Dieses Projekt konnten wir Dank Ihrer Patenschaft verwirklichen.

Er ist nur etwa zwei Zentimeter groß, leuchtend gelb und färbt bei Berührung ab: der Gelbfärber-Regenfrosch Diasporus citrinobapheus. Ein Modell dieser im Jahr 2010 in den Bergen West-Panamas gefundenen Art ist nun im Senckenberg Naturmuseum in Frankfurt zu sehen. Präsentiert wird es neben weiteren Senckenberg-Neuentdeckungen aus dem Reich der Amphibien und Reptilien in einer eigens dafür vorgesehenen Vitrine. Finanziert wurde das Froschmodell durch Spender, die eine Tierpatenschaft im Senckenberg Naturmuseum übernommen haben.

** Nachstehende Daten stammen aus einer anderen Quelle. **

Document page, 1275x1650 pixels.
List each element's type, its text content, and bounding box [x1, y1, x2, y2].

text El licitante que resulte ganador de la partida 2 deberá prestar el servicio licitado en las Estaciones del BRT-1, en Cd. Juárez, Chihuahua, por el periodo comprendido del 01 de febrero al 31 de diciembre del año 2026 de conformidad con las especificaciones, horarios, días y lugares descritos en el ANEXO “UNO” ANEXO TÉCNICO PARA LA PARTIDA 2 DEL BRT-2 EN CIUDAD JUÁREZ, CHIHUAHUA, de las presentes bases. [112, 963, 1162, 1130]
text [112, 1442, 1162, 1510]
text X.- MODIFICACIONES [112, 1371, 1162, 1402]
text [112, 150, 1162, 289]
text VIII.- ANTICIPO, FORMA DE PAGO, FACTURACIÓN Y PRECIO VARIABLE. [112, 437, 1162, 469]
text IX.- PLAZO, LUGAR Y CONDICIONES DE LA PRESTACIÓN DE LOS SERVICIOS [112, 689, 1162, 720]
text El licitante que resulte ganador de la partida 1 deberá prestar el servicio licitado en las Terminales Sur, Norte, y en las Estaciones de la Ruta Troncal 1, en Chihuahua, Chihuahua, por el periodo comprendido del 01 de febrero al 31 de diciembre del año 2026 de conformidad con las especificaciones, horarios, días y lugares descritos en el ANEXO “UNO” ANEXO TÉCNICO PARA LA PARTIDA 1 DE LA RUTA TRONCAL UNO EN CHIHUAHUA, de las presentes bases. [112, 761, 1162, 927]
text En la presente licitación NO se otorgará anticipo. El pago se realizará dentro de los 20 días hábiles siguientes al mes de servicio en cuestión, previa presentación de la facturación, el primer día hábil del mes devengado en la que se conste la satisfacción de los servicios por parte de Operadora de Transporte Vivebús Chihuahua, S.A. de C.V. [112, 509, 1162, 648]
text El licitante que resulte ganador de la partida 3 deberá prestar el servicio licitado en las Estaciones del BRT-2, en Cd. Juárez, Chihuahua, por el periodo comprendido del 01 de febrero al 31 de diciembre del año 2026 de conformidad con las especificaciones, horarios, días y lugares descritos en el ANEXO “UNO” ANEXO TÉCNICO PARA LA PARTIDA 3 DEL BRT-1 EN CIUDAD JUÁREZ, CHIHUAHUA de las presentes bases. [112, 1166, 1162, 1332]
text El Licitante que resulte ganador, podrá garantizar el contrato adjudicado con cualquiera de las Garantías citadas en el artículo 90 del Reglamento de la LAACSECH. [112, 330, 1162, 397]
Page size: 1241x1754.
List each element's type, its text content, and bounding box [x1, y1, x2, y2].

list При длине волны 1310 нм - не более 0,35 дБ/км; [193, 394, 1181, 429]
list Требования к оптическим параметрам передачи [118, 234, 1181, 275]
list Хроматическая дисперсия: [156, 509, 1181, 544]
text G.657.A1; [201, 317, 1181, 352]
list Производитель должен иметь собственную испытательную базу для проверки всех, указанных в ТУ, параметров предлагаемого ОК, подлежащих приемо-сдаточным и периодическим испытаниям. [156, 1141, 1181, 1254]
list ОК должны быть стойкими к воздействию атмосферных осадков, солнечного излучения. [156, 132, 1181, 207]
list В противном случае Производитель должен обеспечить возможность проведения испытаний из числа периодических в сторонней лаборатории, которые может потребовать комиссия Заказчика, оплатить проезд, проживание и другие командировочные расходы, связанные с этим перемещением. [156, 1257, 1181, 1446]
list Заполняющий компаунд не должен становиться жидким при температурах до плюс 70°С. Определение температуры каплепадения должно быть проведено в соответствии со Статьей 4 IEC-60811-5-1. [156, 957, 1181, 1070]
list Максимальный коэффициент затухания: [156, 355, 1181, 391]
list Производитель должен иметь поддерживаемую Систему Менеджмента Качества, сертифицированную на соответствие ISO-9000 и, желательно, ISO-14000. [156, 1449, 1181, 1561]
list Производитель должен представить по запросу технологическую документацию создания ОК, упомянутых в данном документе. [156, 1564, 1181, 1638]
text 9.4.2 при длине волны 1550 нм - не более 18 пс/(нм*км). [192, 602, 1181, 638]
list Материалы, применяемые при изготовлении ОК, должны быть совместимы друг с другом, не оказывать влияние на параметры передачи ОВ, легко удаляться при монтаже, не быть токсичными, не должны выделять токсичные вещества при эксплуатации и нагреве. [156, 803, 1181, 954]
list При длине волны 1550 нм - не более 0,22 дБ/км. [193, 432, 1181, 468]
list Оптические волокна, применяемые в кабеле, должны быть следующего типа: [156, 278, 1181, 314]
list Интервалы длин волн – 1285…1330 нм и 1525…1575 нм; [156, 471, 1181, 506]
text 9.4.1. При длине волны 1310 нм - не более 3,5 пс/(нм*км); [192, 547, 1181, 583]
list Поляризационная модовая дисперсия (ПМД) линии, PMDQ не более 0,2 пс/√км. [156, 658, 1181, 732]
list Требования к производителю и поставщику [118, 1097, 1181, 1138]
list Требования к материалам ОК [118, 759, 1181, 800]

Modell (li.) und Original des Gelbfärber-Regenfrosch Diasporus citrinobapheus. Fotos: Senckenberg, Tränkner, Hertz
Modell (li.) und Original des Gelbfärber-Regenfrosch Diasporus citrinobapheus. Fotos: Senckenberg, Tränkner, Hertz

Jedes Jahr entdecken Senckenberg-Wissenschaftler auf der ganzen Welt neue Arten. Über 300 waren es im Jahr 2012. Acht neu entdeckte Amphibien-Arten hat allein Senckenberg-Forscher Andreas Hertz seit 2008 von seinen Reisen nach Mittel- und Südamerika mitgebracht, darunter auch den Gelbfärber-Regenfrosch. Nicht alle Neuentdeckungen können im Museum ausgestellt werden. Doch der kleine gelbe Star, über dessen Entdeckung auch in den Medien berichtet wurde, hatte es den Präparatoren des Museums angetan. Da eine Trocknung Form- und Farbgebung des Tieres verändern würde, fertigten sie das feingliedrige Modell des Winzlings aus Kunststoff an und kolorierten es in Präzisionsarbeit. Etwa 40 Arbeitsstunden waren nötig, damit Besucher den Gelbfärber-Regenfrosch nun im Museum bewundern können.

Warum der Frosch bei Berührung abfärbt, ist noch nicht erforscht. Zur Abwehr von Fressfeinden ist die spezielle Eigenschaft jedenfalls ungeeignet. Die Biologen konnten keinerlei giftige Komponenten in dem Hautsekret finden. „Diese Besonderheit des Frosches bleibt vorerst rätselhaft und hat unter Umständen gar keine spezielle Funktion“, sagt der Amphibienforscher Hertz.